Zig-zagging and dodging life-stresses takes most of my time and energy. It's exhausting convincing yourself that you don't have to work. Denial. LIES. They suck the spirit from your bones as you fall farther behind.
Get back to work.
I yawn as if I've done anything today. I have no reason to be tired. I hardly have a reason to be at all. Floating through life, that's my credo. Soon it will end. Soon it will all come crashing down. The things, suspended in air, that I juggle; what little I do with my life, are beginning to rain down all around me.
I don't regret my wasted time. Or maybe I do, but I like to say that I live with no regrets. Everything that I do, I do with a reason, right? But this-- God did it to me. FATE cursed me into procrastination: failure. It's not my fault.
Where's the meaning in this foolishness? I'm just another crazy, angsty teenager--- except then it hits me: I'm an adult, now. I'm supposed to be happy with my mundane, pointless life, until the bitter end. Remind me again why I signed up for this shit?
Somedays I feel like I can do anything. In these moments of lucid invincibility, I understand the world. I gaze at the sky, and watch the people from my window and know that everything is right with the universe.
I rush off early to classes, sit in the front row, enjoy learning and genuinely love life. When my confidence blinks I have the power to remind myself that I'm amazing and it rushes back, 100 fold. I'm in control.
Chase looks at me and asks if I'm alright.
"Alright?" I reply. "I've never felt better."
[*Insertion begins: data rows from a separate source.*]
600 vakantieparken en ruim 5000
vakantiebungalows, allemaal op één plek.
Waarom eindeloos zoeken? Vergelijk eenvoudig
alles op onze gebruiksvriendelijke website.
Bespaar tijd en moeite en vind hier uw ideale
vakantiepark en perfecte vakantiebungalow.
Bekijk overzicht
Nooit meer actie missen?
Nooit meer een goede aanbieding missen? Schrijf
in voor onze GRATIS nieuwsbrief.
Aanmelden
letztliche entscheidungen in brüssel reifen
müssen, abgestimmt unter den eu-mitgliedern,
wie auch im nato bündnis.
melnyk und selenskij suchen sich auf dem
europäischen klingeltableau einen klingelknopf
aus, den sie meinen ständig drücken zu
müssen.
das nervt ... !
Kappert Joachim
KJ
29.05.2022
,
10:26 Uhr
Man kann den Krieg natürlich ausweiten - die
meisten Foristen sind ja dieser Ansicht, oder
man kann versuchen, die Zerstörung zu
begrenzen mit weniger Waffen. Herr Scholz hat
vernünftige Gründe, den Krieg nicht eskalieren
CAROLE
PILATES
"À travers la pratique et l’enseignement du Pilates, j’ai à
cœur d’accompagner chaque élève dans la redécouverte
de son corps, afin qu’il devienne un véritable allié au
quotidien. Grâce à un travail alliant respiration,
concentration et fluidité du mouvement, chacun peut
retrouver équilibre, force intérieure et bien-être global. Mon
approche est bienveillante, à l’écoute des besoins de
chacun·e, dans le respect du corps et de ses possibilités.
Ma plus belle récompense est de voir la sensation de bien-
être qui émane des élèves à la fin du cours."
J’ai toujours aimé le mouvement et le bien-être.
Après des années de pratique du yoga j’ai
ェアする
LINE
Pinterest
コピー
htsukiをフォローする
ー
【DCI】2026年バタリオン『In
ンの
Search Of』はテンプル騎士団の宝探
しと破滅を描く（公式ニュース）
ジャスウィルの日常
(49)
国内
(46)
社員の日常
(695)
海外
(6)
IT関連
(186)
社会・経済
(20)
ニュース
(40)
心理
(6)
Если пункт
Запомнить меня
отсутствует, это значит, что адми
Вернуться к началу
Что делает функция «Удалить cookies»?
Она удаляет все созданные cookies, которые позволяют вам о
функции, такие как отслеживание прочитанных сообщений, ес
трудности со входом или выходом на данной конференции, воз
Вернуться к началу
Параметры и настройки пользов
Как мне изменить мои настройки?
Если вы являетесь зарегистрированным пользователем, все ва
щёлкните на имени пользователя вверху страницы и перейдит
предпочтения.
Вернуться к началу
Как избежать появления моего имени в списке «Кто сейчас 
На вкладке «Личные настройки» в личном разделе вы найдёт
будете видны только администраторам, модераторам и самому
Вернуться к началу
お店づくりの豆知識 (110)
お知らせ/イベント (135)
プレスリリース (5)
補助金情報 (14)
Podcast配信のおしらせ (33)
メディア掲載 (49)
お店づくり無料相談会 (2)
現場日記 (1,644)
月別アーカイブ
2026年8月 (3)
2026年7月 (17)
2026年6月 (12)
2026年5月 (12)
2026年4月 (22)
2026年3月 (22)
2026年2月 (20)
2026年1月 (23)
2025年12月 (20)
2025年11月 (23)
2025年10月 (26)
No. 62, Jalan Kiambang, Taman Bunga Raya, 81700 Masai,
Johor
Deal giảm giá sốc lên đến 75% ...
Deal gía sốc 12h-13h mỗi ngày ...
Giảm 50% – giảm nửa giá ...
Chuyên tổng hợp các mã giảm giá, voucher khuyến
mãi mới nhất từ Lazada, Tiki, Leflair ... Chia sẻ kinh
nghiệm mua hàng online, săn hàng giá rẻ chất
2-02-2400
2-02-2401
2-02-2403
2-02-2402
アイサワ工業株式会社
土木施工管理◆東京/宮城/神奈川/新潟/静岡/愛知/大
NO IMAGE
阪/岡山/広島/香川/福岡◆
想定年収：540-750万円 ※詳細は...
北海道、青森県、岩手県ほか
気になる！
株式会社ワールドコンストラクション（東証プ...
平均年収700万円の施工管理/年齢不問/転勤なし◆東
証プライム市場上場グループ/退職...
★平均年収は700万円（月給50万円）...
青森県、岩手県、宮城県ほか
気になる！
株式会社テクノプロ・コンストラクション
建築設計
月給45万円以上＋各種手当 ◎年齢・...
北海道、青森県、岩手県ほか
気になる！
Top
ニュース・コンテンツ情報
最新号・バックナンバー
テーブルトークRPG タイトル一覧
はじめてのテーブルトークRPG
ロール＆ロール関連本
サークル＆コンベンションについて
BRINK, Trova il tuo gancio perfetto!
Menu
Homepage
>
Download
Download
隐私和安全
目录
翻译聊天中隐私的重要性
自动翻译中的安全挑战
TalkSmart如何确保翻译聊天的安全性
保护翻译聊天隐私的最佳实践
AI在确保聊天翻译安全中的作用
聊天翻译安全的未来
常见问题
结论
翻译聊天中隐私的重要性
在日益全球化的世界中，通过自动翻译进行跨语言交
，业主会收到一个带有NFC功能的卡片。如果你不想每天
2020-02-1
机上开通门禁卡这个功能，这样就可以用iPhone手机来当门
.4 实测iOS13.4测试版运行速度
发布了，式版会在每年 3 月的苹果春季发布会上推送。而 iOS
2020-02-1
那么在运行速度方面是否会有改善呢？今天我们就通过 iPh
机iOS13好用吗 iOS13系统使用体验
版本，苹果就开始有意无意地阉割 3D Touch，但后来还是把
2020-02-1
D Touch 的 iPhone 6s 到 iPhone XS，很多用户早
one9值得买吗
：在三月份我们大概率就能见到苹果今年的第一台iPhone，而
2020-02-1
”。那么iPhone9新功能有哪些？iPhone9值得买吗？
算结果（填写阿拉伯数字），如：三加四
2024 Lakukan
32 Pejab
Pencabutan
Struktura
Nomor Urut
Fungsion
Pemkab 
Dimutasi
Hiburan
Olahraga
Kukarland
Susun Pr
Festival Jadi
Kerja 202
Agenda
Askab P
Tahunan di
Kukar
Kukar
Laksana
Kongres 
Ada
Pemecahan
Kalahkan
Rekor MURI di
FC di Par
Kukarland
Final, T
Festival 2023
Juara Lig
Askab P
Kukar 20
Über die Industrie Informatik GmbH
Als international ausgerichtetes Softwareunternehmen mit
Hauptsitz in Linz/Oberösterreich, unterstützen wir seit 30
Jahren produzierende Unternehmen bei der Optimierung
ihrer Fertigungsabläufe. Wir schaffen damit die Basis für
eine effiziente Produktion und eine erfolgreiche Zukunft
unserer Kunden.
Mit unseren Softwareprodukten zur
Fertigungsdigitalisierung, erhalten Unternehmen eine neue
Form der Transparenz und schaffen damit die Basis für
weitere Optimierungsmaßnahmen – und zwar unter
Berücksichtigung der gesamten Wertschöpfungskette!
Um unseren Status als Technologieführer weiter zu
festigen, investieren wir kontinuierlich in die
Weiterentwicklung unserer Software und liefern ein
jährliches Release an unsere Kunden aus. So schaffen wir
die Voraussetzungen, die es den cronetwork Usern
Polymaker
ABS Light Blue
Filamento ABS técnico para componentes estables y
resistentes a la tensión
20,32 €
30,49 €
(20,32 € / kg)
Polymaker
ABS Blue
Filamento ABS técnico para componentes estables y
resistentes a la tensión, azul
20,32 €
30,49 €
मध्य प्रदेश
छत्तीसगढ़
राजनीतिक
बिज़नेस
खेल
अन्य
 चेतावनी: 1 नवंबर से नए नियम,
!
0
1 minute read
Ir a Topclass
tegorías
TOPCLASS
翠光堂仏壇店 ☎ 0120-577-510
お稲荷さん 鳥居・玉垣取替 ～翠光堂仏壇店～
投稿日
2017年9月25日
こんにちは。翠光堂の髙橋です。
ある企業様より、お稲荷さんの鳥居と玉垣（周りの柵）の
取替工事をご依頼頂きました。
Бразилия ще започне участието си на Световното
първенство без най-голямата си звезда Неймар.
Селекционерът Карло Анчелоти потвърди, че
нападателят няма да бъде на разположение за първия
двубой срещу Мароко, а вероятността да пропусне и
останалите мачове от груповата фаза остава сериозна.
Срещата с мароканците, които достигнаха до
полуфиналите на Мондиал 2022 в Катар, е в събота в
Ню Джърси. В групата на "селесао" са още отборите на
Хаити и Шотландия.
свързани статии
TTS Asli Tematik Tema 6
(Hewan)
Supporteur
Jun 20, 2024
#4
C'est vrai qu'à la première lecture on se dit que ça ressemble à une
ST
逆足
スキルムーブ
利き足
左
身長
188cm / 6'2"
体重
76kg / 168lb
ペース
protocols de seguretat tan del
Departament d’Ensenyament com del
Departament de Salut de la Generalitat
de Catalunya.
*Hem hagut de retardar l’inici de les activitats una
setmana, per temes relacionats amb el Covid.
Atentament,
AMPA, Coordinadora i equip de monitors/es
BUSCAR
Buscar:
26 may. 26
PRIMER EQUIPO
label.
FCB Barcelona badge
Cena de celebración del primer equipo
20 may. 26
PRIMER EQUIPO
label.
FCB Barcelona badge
He looks shocked that I can be optimistic, ever.
"I understand life, Chase. Even if I can't articulate."
"Good," he says, and stirs his coffee a little more and takes a sip. "What did you call life before? 'Mundane shit'?... You're happy with that?"
I smile. "Apparently. Is there any reason that I really shouldn't be?"
"No. Can't think of a single one." He pauses. "It's good to have you back, Zac." I raise my eyebrows questioningly. "Back from... depression. Cynicism, hatred, anger, unhappiness... It's good to have you back."